╭─ Selection

Use your graphing utility. Graph \(f(x)=\tan ^{-1} x\) together with its first two derivatives. Comment on the behavior of \(f\) and the shape of its graph in relation to the signs and values of \(f^{\prime}\) and \(f^{\prime \prime}\).

Short Answer

Expert verified
\( f(x) = \tan^{-1}(x) \) increases with decreasing slope; \( f'(x) > 0 \) and \( f''(x) \) indicates concavity changes at \( x = 0 \).

Step by step solution

01

Understanding the Function

The function given is the inverse tangent function \( f(x) = \tan^{-1}(x) \). The inverse tangent function, also known as the arctan function, outputs angles for given input values, and its range is \((-\pi/2, \pi/2)\).
02

Compute the First Derivative

The first derivative of the function \( f(x) = \tan^{-1}(x) \) is \( f'(x) = \frac{d}{dx}\tan^{-1}(x) = \frac{1}{1+x^2} \). This derivative gives us the slope of the tangent line to the function at any given point.

╰─
╭─ Supplied material

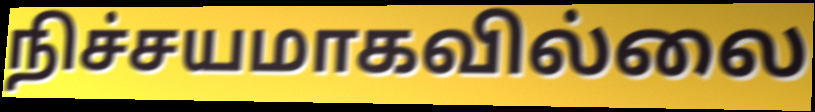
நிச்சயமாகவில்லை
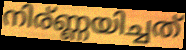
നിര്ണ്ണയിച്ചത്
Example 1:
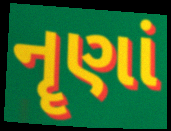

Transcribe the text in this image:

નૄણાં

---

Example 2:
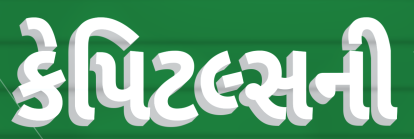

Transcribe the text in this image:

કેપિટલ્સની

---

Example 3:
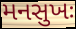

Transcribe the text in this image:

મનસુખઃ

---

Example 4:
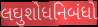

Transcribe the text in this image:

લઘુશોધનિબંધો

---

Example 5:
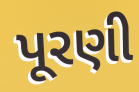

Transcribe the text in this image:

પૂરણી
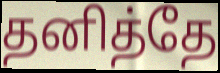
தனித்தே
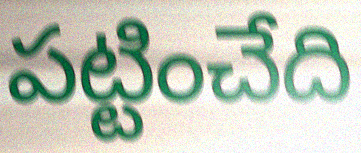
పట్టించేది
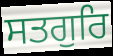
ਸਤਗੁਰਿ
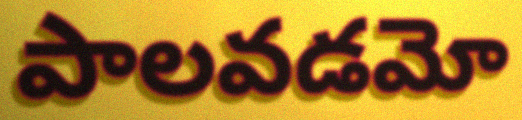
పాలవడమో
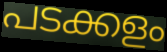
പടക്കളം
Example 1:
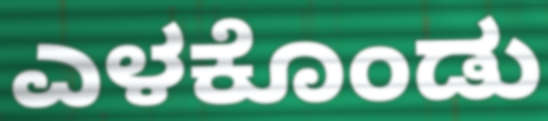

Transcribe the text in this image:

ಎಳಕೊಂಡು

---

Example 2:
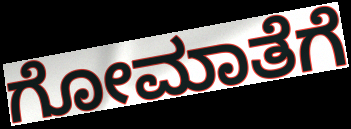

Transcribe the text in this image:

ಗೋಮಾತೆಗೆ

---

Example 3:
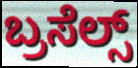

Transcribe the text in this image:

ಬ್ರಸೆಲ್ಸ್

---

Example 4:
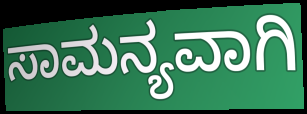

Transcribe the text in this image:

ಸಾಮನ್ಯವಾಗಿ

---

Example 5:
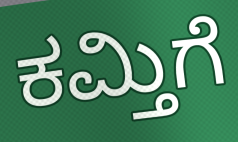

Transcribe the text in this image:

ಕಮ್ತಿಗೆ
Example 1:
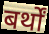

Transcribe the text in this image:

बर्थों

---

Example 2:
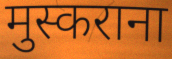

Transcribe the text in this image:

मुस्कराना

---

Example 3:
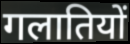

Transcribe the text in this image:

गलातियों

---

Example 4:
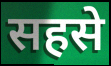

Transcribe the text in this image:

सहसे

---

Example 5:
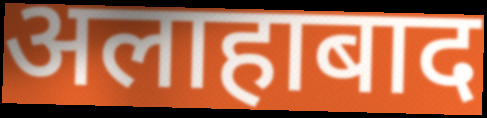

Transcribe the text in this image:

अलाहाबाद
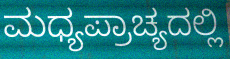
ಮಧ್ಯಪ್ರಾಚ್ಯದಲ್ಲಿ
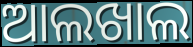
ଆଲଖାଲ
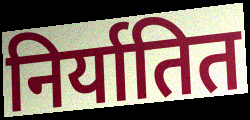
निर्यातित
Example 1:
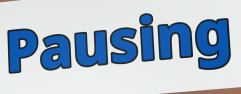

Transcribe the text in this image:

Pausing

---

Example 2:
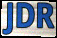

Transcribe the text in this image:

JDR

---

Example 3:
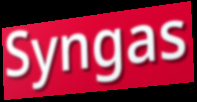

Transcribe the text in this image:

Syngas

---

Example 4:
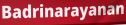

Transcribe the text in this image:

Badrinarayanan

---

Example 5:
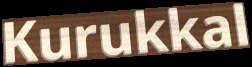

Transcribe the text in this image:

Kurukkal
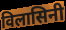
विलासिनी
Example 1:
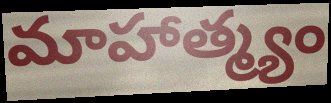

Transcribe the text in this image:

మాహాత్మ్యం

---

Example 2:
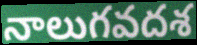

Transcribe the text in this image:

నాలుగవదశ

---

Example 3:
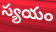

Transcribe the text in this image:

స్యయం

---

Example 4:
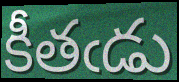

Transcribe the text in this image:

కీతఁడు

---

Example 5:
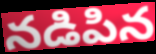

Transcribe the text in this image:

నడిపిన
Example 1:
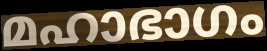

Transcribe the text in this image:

╰─

## What you need to do
**a.** Render this sentence from the arctan solution into Spanish: "This derivative gives us the slope of the tangent line to the function at any given point."
**b.** According to the arctan solution, what other name is the inverse tangent function known by?
**c.** Reproduce the arctan solution starting at "Expert verified" and ending at "is \((-\pi/2, \pi/2)\).".
The records are not needed for any of the tasks.

## Answers below
**a.** Esta derivada nos da la pendiente de la recta tangente a la función en cualquier punto dado.

**b.** The arctan function.

**c.**
Expert verified
\( f(x) = \tan^{-1}(x) \) increases with decreasing slope; \( f'(x) > 0 \) and \( f''(x) \) indicates concavity changes at \( x = 0 \).

Step by step solution

01

Understanding the Function

The function given is the inverse tangent function \( f(x) = \tan^{-1}(x) \). The inverse tangent function, also known as the arctan function, outputs angles for given input values, and its range is \((-\pi/2, \pi/2)\).